Speeding up consolidation time

Sediment waste of mine processes (tailings) as well as dredged sediments are stored in dedicated deposits, or beneficially re-utilized to build new lands (e.g. Marker Wadden), to improve resilience of flood defences or enhance habitat restoration. However these sediment and-or waste is characterized by a very high fines content, and the accompanied very long consolidation times (e.g. the soil is very fluffy and not suitable for construction, and it takes a lot of time for the soil to gain strength). This results in inefficiencies of the reclamation process, deriving in very high operational costs.

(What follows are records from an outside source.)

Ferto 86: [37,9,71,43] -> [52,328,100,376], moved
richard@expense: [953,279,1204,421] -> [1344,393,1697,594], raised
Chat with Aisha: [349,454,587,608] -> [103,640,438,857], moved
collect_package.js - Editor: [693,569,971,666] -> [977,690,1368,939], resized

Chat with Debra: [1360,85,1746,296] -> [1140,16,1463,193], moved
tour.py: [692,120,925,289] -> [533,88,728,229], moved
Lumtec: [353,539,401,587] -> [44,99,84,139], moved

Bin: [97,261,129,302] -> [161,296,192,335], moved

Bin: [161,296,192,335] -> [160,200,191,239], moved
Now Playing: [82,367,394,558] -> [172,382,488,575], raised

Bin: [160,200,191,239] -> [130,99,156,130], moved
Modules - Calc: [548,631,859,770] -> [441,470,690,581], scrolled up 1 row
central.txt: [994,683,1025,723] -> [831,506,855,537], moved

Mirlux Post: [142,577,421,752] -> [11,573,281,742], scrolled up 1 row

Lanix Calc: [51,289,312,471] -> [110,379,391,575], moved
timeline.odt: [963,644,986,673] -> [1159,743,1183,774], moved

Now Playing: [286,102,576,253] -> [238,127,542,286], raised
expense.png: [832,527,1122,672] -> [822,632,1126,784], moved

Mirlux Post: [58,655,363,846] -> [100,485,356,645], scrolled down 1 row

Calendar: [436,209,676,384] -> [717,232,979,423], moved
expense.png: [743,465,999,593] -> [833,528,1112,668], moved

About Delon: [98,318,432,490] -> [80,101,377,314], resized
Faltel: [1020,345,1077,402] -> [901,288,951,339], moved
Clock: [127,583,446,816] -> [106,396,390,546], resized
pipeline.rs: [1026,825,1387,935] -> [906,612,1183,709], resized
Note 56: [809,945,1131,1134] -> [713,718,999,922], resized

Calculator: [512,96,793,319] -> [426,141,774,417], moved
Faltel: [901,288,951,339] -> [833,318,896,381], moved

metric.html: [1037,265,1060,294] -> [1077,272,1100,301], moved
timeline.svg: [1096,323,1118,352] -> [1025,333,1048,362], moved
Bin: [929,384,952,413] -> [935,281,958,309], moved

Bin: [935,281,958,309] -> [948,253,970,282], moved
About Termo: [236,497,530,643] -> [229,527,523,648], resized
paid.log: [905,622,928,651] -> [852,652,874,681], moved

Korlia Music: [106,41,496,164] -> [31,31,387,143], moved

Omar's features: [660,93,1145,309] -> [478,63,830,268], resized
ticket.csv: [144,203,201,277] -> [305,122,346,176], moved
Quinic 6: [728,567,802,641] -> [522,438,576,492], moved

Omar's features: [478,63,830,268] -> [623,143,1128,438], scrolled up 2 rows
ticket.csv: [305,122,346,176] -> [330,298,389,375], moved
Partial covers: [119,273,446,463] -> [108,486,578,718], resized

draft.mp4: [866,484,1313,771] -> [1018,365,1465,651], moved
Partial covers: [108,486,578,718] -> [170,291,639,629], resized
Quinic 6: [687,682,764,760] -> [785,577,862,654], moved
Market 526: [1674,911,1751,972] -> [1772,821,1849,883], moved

Solid content evolution as a function of time for a tailings bed, as well as for two tailings bed treated with worms. The increase in Sc is 100% larger than in the absence of treatment. The dewatering process is also faster, achieving equilibrium weeks – months before equilibrium in the absence of treatment.

The ability to speed up the consolidation time of these deposits is crucial for the future of reclamation of mining areas and reclamation and flood protection projects with dredged sediment. The techniques being currently used by the industry are very high in costs and not very efficient in increasing the soil strength within a competitive time scale, and thus there is room for improvement and for seeking new competitive and efficient technologies.

Moving away from chemicals and energy loss

The solution makes it possible to move away from the usage of chemicals and-or the consumption of large amounts of energies (and the associated carbon emissions) and to rely on natural processes to enhance dewatering and compaction of sediment waste. This technology has been proven not only to be environmentally friendly and consistent with current societal concerns, but also proofs to be a sound technical solution (so far demonstrated at small to mid scales).

Innovative idea

The idea of using Oligochaete worms to compact the sediment faster originated from our experts coming from many disciplines: ecology, biologie, engineering, soil sciences and geotechnics. Our experimental facilities, in particular the sediment lab, were a key to provide a proof of concept for this technology, as well as to test and quantify subsequent improvements.

Close-up of the water-bed interface at a treated bed. The worms travel up and down the bed seeking for sustenance, and leaving a network of tunnels throughout the bed. These tunnels favour dewatering, and improve reclamation time to a relevant extent.